*What to produce*. Copy out the material below in full, switching "Purchase price" to "Asking price" and leaving every other line unchanged.

*Exercise data*.
====

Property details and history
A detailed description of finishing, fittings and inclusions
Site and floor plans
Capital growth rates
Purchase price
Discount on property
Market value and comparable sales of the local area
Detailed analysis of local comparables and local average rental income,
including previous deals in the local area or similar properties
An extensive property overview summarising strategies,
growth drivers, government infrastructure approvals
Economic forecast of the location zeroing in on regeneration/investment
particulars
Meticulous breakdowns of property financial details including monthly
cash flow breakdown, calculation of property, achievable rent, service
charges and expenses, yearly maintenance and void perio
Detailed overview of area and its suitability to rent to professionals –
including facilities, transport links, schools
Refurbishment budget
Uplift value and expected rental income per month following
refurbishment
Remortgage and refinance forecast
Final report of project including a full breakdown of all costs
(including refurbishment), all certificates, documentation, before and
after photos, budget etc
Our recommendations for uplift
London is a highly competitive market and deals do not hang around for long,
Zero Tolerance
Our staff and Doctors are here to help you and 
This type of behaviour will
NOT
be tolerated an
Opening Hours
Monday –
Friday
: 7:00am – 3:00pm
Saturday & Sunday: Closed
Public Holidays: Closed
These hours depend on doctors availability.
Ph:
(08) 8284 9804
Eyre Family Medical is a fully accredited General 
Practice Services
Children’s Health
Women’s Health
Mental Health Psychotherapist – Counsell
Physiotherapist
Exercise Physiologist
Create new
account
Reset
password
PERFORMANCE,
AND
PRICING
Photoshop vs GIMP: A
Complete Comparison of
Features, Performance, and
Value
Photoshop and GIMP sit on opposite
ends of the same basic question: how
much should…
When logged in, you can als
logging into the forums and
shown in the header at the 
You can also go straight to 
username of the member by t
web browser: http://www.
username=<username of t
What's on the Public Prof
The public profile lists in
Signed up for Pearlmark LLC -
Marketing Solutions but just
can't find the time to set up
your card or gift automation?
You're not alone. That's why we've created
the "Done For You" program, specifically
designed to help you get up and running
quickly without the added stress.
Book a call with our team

====

*Written response*.
Property details and history
A detailed description of finishing, fittings and inclusions
Site and floor plans
Capital growth rates
Asking price
Discount on property
Market value and comparable sales of the local area
Detailed analysis of local comparables and local average rental income,
including previous deals in the local area or similar properties
An extensive property overview summarising strategies,
growth drivers, government infrastructure approvals
Economic forecast of the location zeroing in on regeneration/investment
particulars
Meticulous breakdowns of property financial details including monthly
cash flow breakdown, calculation of property, achievable rent, service
charges and expenses, yearly maintenance and void perio
Detailed overview of area and its suitability to rent to professionals –
including facilities, transport links, schools
Refurbishment budget
Uplift value and expected rental income per month following
refurbishment
Remortgage and refinance forecast
Final report of project including a full breakdown of all costs
(including refurbishment), all certificates, documentation, before and
after photos, budget etc
Our recommendations for uplift
London is a highly competitive market and deals do not hang around for long,
Zero Tolerance
Our staff and Doctors are here to help you and 
This type of behaviour will
NOT
be tolerated an
Opening Hours
Monday –
Friday
: 7:00am – 3:00pm
Saturday & Sunday: Closed
Public Holidays: Closed
These hours depend on doctors availability.
Ph:
(08) 8284 9804
Eyre Family Medical is a fully accredited General 
Practice Services
Children’s Health
Women’s Health
Mental Health Psychotherapist – Counsell
Physiotherapist
Exercise Physiologist
Create new
account
Reset
password
PERFORMANCE,
AND
PRICING
Photoshop vs GIMP: A
Complete Comparison of
Features, Performance, and
Value
Photoshop and GIMP sit on opposite
ends of the same basic question: how
much should…
When logged in, you can als
logging into the forums and
shown in the header at the 
You can also go straight to 
username of the member by t
web browser: http://www.
username=<username of t
What's on the Public Prof
The public profile lists in
Signed up for Pearlmark LLC -
Marketing Solutions but just
can't find the time to set up
your card or gift automation?
You're not alone. That's why we've created
the "Done For You" program, specifically
designed to help you get up and running
quickly without the added stress.
Book a call with our team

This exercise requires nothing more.